**Given exercise**
Write out every text line in the records below without any change, and leave the pictures out of your output.

(Data entries)
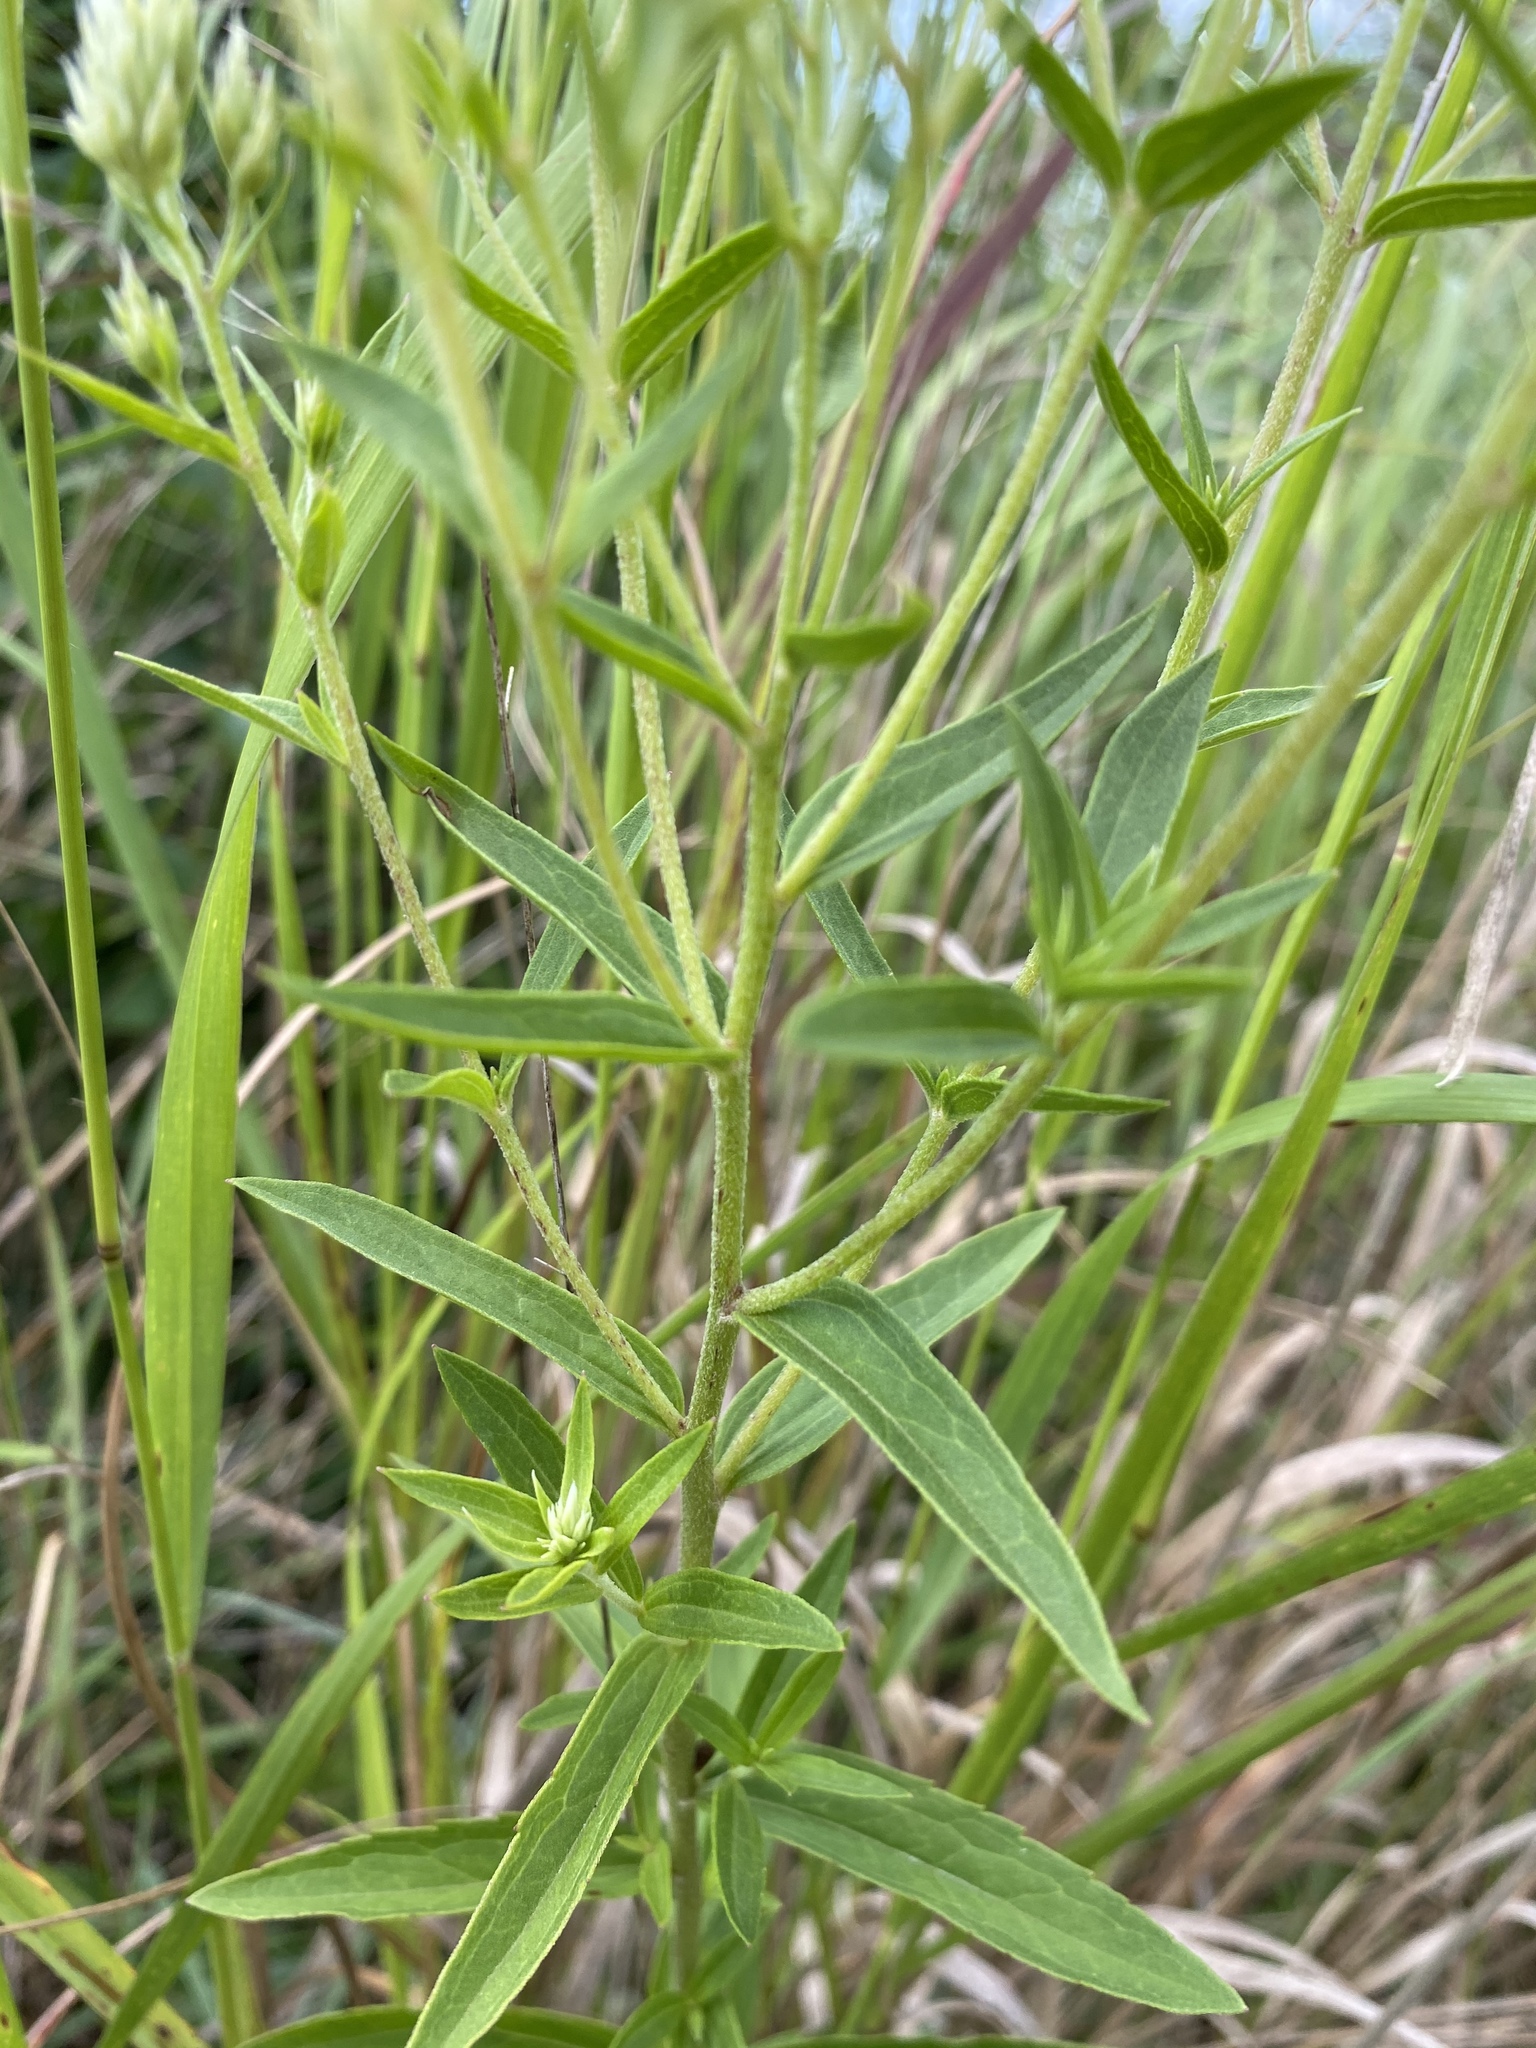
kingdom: Plantae
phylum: Tracheophyta
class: Magnoliopsida
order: Asterales
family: Asteraceae
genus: Eupatorium
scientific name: Eupatorium subvenosum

**Exercise solution**
kingdom: Plantae
phylum: Tracheophyta
class: Magnoliopsida
order: Asterales
family: Asteraceae
genus: Eupatorium
scientific name: Eupatorium subvenosum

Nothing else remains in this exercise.